Question

A wheel with 10 metallic spokes each 0.5 m long is rotated with a speed of 120 rev/min, in a plane normal to earth's magnetic field at the place. If the magnitude of the field is 0.40 G, what is the induced e.m.f. between the axle and rim of the wheel?

Answer 1

Hint: Use concept of induced e.m.f. and use formula according to direction of magnetic field. Convert rev/min into rev/sec. convert gauss (G) into Tesla. To get a better imagination, take an example of a cycle.

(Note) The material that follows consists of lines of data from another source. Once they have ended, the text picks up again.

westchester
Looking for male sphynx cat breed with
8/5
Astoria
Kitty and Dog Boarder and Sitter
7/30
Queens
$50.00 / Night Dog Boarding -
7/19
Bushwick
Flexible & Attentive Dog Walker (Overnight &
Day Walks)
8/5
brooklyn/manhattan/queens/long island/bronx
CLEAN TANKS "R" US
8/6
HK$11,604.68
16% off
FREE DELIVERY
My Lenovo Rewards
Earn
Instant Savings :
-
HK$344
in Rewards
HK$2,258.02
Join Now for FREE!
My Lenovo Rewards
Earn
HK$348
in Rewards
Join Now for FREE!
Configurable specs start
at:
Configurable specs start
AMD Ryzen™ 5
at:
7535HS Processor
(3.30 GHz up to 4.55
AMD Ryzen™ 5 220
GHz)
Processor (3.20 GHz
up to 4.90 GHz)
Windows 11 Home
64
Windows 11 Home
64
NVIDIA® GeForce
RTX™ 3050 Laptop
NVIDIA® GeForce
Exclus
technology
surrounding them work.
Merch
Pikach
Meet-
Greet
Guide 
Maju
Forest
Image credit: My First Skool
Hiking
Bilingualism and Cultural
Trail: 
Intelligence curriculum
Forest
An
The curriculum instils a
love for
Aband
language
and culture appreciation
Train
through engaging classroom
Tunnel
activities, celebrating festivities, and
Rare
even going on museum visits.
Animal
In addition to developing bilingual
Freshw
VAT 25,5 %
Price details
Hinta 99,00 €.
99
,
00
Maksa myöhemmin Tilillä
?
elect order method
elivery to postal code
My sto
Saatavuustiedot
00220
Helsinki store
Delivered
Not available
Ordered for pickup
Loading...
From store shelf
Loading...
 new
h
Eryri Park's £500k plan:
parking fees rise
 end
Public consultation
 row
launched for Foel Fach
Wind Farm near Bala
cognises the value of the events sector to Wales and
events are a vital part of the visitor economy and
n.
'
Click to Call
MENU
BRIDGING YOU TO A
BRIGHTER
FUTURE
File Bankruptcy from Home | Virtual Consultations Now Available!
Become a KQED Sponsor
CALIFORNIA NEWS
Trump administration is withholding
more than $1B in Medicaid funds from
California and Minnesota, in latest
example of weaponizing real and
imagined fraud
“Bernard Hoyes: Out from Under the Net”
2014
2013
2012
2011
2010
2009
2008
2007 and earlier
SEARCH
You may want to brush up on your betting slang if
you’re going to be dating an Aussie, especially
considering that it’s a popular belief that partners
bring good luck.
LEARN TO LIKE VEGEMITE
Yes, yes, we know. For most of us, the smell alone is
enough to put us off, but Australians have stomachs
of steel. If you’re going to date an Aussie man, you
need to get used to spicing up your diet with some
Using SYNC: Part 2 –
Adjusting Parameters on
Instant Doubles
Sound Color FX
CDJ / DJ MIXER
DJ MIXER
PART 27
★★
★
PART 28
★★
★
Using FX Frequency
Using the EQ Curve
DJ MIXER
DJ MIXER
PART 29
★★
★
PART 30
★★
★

Complete step by step answer:
 Before proceeding for a solution, let’s understand what the question wants to convey.
Calculate induced e.m.f between axle and rim of the wheel.
Given data:
Metallic spoke =N = 10,
Length of spoke (l) = 0.5m
Magnet field (B) = 0.4 gauss = $0.4*{{10}^{-4}}$T
Frequency = 120 rev/min
Convert it in to minute, we get
Frequency (f) = $\dfrac{120}{60}=2Hz$= 2 rev/sec
We know that one revolution is $2\pi $ radian.
1 rev = $2\pi $ radian
Form frequency we can calculate angular frequency.
$\begin{align}
  & \omega =2\pi f \\
 & \omega =2*\pi *2 \\
\end{align}$
$\omega $=4π radian/sec
We know that, velocity of wheel at rim = $\omega $r
And velocity of wheel at axel = 0
(Since wheel is rotate at axel therefore velocity will be zero and will be maximum at rim)
 Average velocity is given by
Avg.velocity =$\dfrac{0+\omega r}{2}=\dfrac{\omega r}{2}$
Formula of induced e.m.f (e) is
e = $Bvl$
$\begin{align}
  & e=(0.4\times {{10}^{-4}})\times (\dfrac{1}{2}\times 4\pi \times \dfrac{1}{2})\times \dfrac{1}{2} \\
 & e=0.4\times {{10}^{-4}}\times \dfrac{22}{7}\times 0.5 \\
 & e=6.28\times {{10}^{-5}}volt \\
\end{align}$
 Hence induced e.m.f calculated.
Note: It is assumed that all the spokes are parallel to each other, therefore induced e.m.f will be the same everywhere. Note that in question the magnetic field is perpendicular to the plane. Angle between B and plane leads to change the formula of e.m.f.